How to complete this task ::
Copy out, line for line, the text from the very start of the records through the line that contains "du Souvenir français", including that line.
Start of Data supplied
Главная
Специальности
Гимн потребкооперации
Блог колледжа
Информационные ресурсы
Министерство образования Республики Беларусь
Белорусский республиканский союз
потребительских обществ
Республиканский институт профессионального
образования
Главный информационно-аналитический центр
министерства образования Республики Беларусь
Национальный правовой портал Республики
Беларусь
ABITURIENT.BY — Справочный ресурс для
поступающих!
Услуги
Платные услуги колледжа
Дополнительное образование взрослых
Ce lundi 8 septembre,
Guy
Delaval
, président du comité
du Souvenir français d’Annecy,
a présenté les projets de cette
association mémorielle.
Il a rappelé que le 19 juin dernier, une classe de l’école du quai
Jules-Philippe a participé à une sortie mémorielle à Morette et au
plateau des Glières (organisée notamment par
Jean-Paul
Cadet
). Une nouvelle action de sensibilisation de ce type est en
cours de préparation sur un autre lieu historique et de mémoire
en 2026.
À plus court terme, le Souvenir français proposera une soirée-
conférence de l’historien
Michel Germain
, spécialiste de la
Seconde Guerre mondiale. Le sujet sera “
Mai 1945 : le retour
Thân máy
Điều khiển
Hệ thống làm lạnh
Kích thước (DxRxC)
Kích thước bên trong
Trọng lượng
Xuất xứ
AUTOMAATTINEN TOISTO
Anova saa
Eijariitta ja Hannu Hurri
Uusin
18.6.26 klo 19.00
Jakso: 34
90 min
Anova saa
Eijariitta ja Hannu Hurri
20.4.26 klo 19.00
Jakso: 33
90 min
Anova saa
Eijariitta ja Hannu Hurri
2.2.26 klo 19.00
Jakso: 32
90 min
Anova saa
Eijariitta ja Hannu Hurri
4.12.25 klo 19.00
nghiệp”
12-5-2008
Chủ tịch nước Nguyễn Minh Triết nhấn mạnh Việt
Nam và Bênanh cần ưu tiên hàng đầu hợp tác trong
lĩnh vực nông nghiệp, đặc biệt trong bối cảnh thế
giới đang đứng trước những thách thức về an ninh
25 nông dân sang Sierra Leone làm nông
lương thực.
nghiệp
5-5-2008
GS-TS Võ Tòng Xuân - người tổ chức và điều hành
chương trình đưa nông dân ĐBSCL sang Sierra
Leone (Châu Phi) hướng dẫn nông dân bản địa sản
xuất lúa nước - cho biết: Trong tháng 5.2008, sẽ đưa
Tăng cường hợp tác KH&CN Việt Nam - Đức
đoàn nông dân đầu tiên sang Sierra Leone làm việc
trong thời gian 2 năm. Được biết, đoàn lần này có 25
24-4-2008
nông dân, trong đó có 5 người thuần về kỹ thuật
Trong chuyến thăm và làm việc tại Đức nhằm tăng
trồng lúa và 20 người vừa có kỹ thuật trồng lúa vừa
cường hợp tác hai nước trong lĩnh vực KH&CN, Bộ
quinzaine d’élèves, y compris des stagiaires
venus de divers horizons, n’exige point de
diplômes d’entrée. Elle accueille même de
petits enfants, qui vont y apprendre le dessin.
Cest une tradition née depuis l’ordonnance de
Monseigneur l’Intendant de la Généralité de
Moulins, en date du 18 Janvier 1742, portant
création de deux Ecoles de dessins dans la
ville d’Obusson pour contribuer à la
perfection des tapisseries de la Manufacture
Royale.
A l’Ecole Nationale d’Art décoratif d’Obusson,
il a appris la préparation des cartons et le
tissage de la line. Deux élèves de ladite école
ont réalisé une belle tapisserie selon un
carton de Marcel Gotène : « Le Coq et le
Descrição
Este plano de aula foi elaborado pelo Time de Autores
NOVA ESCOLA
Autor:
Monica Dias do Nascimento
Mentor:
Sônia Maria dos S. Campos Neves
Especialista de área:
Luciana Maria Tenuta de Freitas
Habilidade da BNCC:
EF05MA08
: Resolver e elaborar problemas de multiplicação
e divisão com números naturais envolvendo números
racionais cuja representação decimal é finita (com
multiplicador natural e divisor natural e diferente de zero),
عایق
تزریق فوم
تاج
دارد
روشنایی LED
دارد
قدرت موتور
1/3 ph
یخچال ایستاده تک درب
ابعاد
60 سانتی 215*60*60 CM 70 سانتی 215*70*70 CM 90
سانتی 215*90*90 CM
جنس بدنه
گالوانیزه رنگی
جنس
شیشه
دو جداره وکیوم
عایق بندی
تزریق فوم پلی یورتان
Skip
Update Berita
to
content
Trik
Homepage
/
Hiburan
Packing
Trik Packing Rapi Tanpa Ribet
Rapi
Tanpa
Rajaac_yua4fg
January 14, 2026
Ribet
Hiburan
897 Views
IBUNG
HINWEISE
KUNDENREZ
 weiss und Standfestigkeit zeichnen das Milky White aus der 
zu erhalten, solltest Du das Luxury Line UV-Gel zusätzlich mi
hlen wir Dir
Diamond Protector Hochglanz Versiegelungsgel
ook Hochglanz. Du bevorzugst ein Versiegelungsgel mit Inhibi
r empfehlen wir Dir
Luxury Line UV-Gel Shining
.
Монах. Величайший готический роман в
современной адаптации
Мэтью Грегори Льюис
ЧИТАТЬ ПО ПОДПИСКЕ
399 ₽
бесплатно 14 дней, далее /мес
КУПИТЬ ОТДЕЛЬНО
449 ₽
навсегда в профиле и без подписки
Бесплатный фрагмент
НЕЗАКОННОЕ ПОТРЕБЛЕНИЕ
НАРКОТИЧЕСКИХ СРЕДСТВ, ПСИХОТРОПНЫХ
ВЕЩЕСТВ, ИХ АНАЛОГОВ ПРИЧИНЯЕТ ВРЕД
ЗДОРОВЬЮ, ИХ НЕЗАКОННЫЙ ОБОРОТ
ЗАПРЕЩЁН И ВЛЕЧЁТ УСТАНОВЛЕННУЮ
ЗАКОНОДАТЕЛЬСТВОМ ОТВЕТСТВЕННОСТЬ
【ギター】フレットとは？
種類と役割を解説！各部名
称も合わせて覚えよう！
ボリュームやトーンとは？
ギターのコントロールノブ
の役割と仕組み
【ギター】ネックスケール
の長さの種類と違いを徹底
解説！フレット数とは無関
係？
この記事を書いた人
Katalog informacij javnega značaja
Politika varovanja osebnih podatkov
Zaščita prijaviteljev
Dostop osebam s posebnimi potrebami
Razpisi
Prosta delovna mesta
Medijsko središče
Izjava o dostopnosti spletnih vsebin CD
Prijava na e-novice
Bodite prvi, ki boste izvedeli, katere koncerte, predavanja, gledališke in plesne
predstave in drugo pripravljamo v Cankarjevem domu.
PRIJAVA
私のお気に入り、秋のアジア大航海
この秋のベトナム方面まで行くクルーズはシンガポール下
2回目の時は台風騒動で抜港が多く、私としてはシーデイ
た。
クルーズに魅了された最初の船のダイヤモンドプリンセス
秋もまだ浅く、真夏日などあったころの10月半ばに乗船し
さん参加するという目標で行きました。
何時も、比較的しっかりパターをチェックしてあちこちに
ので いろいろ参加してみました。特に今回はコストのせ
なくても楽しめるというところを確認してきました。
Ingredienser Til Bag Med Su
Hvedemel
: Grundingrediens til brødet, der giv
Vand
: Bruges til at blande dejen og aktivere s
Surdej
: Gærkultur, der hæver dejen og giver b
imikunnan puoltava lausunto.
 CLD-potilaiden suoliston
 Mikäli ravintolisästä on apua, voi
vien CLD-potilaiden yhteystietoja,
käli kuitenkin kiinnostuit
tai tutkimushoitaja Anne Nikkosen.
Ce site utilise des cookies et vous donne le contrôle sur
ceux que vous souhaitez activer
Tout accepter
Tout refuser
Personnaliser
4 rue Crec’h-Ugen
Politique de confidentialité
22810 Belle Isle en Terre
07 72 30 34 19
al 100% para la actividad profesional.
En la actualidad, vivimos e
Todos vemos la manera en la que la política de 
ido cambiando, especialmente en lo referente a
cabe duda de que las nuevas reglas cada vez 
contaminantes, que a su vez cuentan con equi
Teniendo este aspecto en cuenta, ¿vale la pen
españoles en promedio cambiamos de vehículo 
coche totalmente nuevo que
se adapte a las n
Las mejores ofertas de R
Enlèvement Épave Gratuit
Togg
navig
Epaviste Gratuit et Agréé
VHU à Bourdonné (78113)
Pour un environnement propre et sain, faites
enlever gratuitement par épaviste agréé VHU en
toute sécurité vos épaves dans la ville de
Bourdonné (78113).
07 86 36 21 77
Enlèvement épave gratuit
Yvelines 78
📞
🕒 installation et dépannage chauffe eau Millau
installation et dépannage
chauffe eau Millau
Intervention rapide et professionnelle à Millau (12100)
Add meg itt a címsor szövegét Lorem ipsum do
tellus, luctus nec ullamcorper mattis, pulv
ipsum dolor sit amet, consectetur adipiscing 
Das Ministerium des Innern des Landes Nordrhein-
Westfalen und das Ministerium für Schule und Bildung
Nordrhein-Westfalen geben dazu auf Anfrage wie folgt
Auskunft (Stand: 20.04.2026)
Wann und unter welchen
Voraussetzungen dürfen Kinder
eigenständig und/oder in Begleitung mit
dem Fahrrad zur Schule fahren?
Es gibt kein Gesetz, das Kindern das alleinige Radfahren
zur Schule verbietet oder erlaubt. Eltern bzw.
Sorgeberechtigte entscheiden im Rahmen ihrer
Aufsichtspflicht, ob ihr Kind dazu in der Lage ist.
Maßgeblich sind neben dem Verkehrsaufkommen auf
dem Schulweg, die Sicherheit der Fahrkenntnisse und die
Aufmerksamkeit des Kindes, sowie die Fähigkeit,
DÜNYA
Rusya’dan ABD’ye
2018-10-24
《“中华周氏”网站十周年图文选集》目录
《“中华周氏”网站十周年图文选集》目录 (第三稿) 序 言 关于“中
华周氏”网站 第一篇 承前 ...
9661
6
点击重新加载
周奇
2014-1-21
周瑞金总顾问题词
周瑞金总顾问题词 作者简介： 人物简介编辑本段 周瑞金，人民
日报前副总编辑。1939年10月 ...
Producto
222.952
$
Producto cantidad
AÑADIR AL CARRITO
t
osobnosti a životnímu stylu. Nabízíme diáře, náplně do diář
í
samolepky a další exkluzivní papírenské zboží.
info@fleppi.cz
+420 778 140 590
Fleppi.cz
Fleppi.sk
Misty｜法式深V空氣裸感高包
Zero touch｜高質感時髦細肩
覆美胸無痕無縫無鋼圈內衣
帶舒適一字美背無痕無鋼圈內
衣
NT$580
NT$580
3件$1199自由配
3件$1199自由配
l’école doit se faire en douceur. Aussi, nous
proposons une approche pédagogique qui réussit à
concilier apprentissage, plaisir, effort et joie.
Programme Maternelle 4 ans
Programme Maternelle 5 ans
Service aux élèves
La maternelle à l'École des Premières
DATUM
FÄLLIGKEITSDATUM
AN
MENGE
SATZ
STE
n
End of Data supplied
Finished task ::
Главная
Специальности
Гимн потребкооперации
Блог колледжа
Информационные ресурсы
Министерство образования Республики Беларусь
Белорусский республиканский союз
потребительских обществ
Республиканский институт профессионального
образования
Главный информационно-аналитический центр
министерства образования Республики Беларусь
Национальный правовой портал Республики
Беларусь
ABITURIENT.BY — Справочный ресурс для
поступающих!
Услуги
Платные услуги колледжа
Дополнительное образование взрослых
Ce lundi 8 septembre,
Guy
Delaval
, président du comité
du Souvenir français d’Annecy,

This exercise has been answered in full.